Dale Steyn has two ambitions for summer 2012 - to terrify English batsmen, and put South Africa in their 'rightful' place at the top of the world Test rankings.
|Dale Steyn has two ambitions for summer 2012 - to terrify English batsmen, and put South Africa in their 'rightful' place at the top of the world Test rankings...........|
Steyn, officially the world's number one bowler according to the International Cricket Council, believes South Africa should be there with him.
Instead, it is England who are the current world-beaters - a little more comfortably following Saturday's annual update - with the tourists demoted down to third behind Australia.
Steyn takes issue with that, and is determined to do something about it.
As for his own bowling, he is not too fussed whether he is the world's fastest - as long as he is terrorising batsmen, and getting plenty of them out too.
He is serious about his role as South Africa's unrivalled 'quick', though, the one who intimidates the opposition and takes wickets not just for himself but for fellow seamers Morne Morkel, Vernon Philander, Jacques Kallis - and maybe leg-spinner Imran Tahir too.
"I'm trying to be the fastest bowler South Africa has when we walk out on to the field - that's my job," he said.
"I think there's times when I can bowl as quick as anybody in the world, but I just want to take wickets - and I want to scare the s*** out of people."
Steyn is not averse to a little sledging either, but only if he thinks it will help give him and South Africa the edge.
"I try and let the ball do most of the talking," he said. "However, I am a fast bowler and with that comes a responsibility of saying a word or two, and sometimes getting in a guy's face.
"It can not only send shivers down the opposition's spine but it also gets your team up and bouncing around.
"When a captain sees a bowler really getting at a batter, it forces the team to go along with him in the battle."

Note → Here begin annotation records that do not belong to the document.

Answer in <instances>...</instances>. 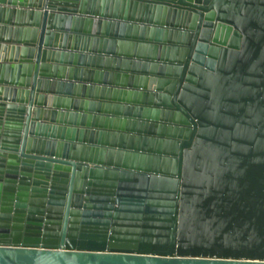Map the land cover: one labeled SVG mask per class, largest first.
<instances>
[{"label":"water","instance_id":"obj_1","mask_svg":"<svg viewBox=\"0 0 264 264\" xmlns=\"http://www.w3.org/2000/svg\"><path fill=\"white\" fill-rule=\"evenodd\" d=\"M0 264H264V0H0Z\"/></svg>","mask_w":264,"mask_h":264}]
</instances>
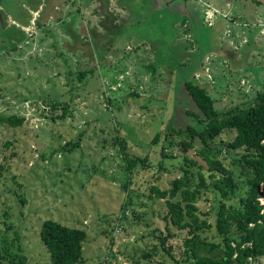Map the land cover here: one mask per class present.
<instances>
[{
	"label": "rangeland",
	"instance_id": "rangeland-1",
	"mask_svg": "<svg viewBox=\"0 0 264 264\" xmlns=\"http://www.w3.org/2000/svg\"><path fill=\"white\" fill-rule=\"evenodd\" d=\"M37 1L0 0V116L23 119L18 126L0 122V245L17 232L26 264H53L40 236L43 221L53 218L87 230L82 264H172L159 236L171 230L166 247L180 250L188 230L168 222L166 201L152 198L150 187H169L184 172L160 170L162 146L152 141L160 133L163 143L168 129L192 123L184 108L191 105L188 80L206 86L218 109L251 101L263 89L264 4L197 0L214 16L198 12L192 24L182 20L191 0H121L127 15L110 47L116 59L103 60L104 43L112 40L104 38L103 46L95 32L105 5L73 0L61 21L29 11ZM40 2L55 8V0ZM115 5L111 11L121 15ZM186 135L172 131L167 153H181ZM234 135L224 132L218 142ZM124 144L130 157L146 158L132 173ZM187 155L205 165L195 150ZM235 155L220 157L240 182L229 199L240 207L248 172ZM215 199L207 190L197 201L201 213L212 211L213 224ZM207 238L220 241L214 228ZM201 252L223 253L206 246Z\"/></svg>",
	"mask_w": 264,
	"mask_h": 264
},
{
	"label": "trees",
	"instance_id": "trees-1",
	"mask_svg": "<svg viewBox=\"0 0 264 264\" xmlns=\"http://www.w3.org/2000/svg\"><path fill=\"white\" fill-rule=\"evenodd\" d=\"M87 72L82 71L80 78ZM185 85L191 97V101H187L191 105L184 106L185 114L192 123L168 129L163 143L159 142L160 133L152 141L162 146L159 169L166 168L170 172L180 168L184 174L175 177L169 187L153 184L150 191L152 198L166 201L168 222L179 230H188V234L180 250L166 247L168 238L173 236L171 230L168 236H159L161 246L172 264H264V87L251 101L218 109L206 86L195 79L186 81ZM59 103L60 99H56L52 107H57ZM64 109L67 112V105ZM0 122L18 126L23 123V119L17 115H2ZM172 131L176 134L187 133V137L179 142L183 151L176 155L167 153V146L173 144L169 140ZM227 131L234 132L233 138L218 142ZM197 144L201 147L198 148ZM122 150L129 173H132L138 162L146 161V158L130 157L125 144ZM190 150L199 153L205 165L187 155ZM223 152L235 153L237 162L248 172L246 181L249 187L246 196L240 197V207L229 202L230 197L236 195L240 182L220 157ZM207 190L217 195L216 204L211 209L215 213V224L208 218L212 211L201 213L197 205L202 192ZM11 228L12 224L9 223L6 234ZM213 228L220 237L218 243L207 238ZM40 236L53 264H82L85 261L86 229L48 218L41 225ZM202 246L211 251L218 247L223 253L221 256L202 253ZM150 254L146 252L145 256ZM26 262L20 235L16 232L10 240L5 236L0 245V264Z\"/></svg>",
	"mask_w": 264,
	"mask_h": 264
},
{
	"label": "crops",
	"instance_id": "crops-1",
	"mask_svg": "<svg viewBox=\"0 0 264 264\" xmlns=\"http://www.w3.org/2000/svg\"><path fill=\"white\" fill-rule=\"evenodd\" d=\"M72 2H73V0H59V2H58V0H55V3H54L55 8L53 9V11L52 10H49L48 11L47 10V7H44L43 6L45 3L40 2V0H38L37 3H36V6L31 7V9L29 11H32L34 13L35 12H39L40 13V16H43V18L45 20H50L51 18H53L55 20H61L62 21L63 18L65 17V15H64V12L65 11H64L63 7H65V5H69ZM120 2H121V0H113V4H112V3H110V0H97V3L98 4L105 5V7H103V8L100 9V12H99L100 14H98L99 15V18L101 19V21H100L101 22V26H100L101 29L100 30L98 29L95 32V34L97 36H99V37L102 38L101 44L103 46H104V44H105V46H109V50H108L109 52H108V54L107 55H103V54L101 55L102 56L101 59H103V60H105L106 58H108L109 60H115L116 59V56L114 55V53H111L113 51L110 50V47H113L114 46V45H111V44H113V42H114V44H116L115 37L119 36L115 31H118V28L117 27L120 25L121 17L127 15L126 12H125V10H124V8H123V6H121L122 3H120ZM114 4H116L115 6H116V9L117 10L123 11V12H119L121 15H119L118 13H116V11H115V13L113 11H111L110 5H114ZM0 8H1V4H0ZM111 12L113 13V15H112ZM187 12L188 13H186V14L183 13L182 20H186V17H188L190 19V14H191L190 9H189V11L187 10ZM210 13L211 14L208 15V18H211V16H214L213 15L214 12H213V14H212V12H210ZM0 15H1V9H0ZM111 16H112V19L113 18L115 19L114 20L115 24L113 25L112 28L109 27V26H111V25H109L110 21L113 22V20L109 19ZM206 20H207V17H206ZM23 25H25L24 27H27L26 26L27 24H23ZM106 37L108 39H111L112 40V42H110V44H108V43H104L103 44V39L106 38ZM113 38H114V40H113ZM145 43H147L146 40H142L141 41V44H145ZM131 45L132 44H128V47L130 48ZM151 61H152V59H151Z\"/></svg>",
	"mask_w": 264,
	"mask_h": 264
},
{
	"label": "flooded vegetation",
	"instance_id": "flooded-vegetation-1",
	"mask_svg": "<svg viewBox=\"0 0 264 264\" xmlns=\"http://www.w3.org/2000/svg\"><path fill=\"white\" fill-rule=\"evenodd\" d=\"M234 1V0H233ZM242 1V0H241ZM187 3V2H186ZM191 4H192V7L191 8H189L190 9V12H191V14H190V21H191V23L193 24V22L194 21H196L195 19L193 20V16L196 14V13H198V14H204L205 16H204V19H206V17L210 14V13H208L207 12V10L205 9V8H202L203 6L201 5V4H199V2L197 1V0H191ZM206 4H208V3H206ZM199 10V11H198ZM217 12H220V11H218V10H216Z\"/></svg>",
	"mask_w": 264,
	"mask_h": 264
},
{
	"label": "water",
	"instance_id": "water-1",
	"mask_svg": "<svg viewBox=\"0 0 264 264\" xmlns=\"http://www.w3.org/2000/svg\"><path fill=\"white\" fill-rule=\"evenodd\" d=\"M254 1H259L260 3L264 4V0H254Z\"/></svg>",
	"mask_w": 264,
	"mask_h": 264
}]
</instances>
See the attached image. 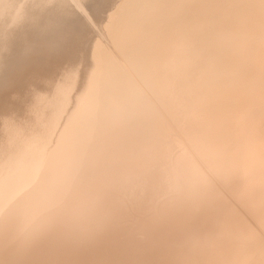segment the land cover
I'll return each instance as SVG.
<instances>
[{
	"label": "bare ground",
	"instance_id": "6f19581e",
	"mask_svg": "<svg viewBox=\"0 0 264 264\" xmlns=\"http://www.w3.org/2000/svg\"><path fill=\"white\" fill-rule=\"evenodd\" d=\"M0 264H264V0H0Z\"/></svg>",
	"mask_w": 264,
	"mask_h": 264
}]
</instances>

Steyn may be judged by some this summer on how his wickets tally measures up to that of his old sparring partner James Anderson.
He will not fall into the trap of comparing his statistics with Anderson's, but does recall their relevant history in South Africa's series victory in England four years ago.
Steyn played no further part after the second Test, in which nightwatchman Anderson drove back a ball which broke his thumb at Headingley - after he himself had struck the first blow with a bouncer.
"I remember hitting him on the head; I remember good things like that," he said.
"He's a good bloke too, actually; he's not a bad guy.
"I honestly couldn't give ... anything about what Jimmy says to me. I'm probably going to try and do exactly the same thing.
"Once I step over that white line I become the bowler.
"When I'm sitting down here I'm obviously another guy ... I probably wouldn't be saying the same things if you did an interview with me out in the middle after I'd taken a wicket. There would be a couple more beeps in it.
"I think that's what happens when guys walk across the line - they become cricketers, warriors, fighters ... then when they're sitting around the table they have to say the nicer things."
Steyn and co had a good work-out in Canterbury on Friday, bowling Kent out for 210 on a slow pitch, before forecast rain washed out all but 22 overs on Saturday and restricted South Africa's reply to 108 for two.
He may well have another chance to fine-tune his rhythm on the final day tomorrow, depending on whether South Africa decide batsmen or bowlers will benefit most from one more opportunity for match practice before the first Test at The Oval.
Whenever he is unleashed again, the 29-year-old will bowl as ever with the venom of an instinctive and lifelong aggressor.
"When I was 13 I always wanted to be part of a cricket team that was the number one in the world; I always wanted to be the number one bowler; I always wanted to be the fastest runner around my house with my mate - and I always wanted to beat him," he continued.
"I wanted to embarrass him, in all honesty - that's how much I wanted to beat him.
"In a small way it's that motivation I need - to know when my team-mates come up to me and say 'you're not number one in the world for nothing'.
"That's something that makes me bowl that extra over, maybe bowl a yard quicker."
Just one last thing then - what about those world rankings?
"I don't worry about England ... that's why we're the number one Test team in my eyes," he said.
"I think we've got all the players; we cover all our bases.
"Is there something wrong with me thinking we're the best team in the world?"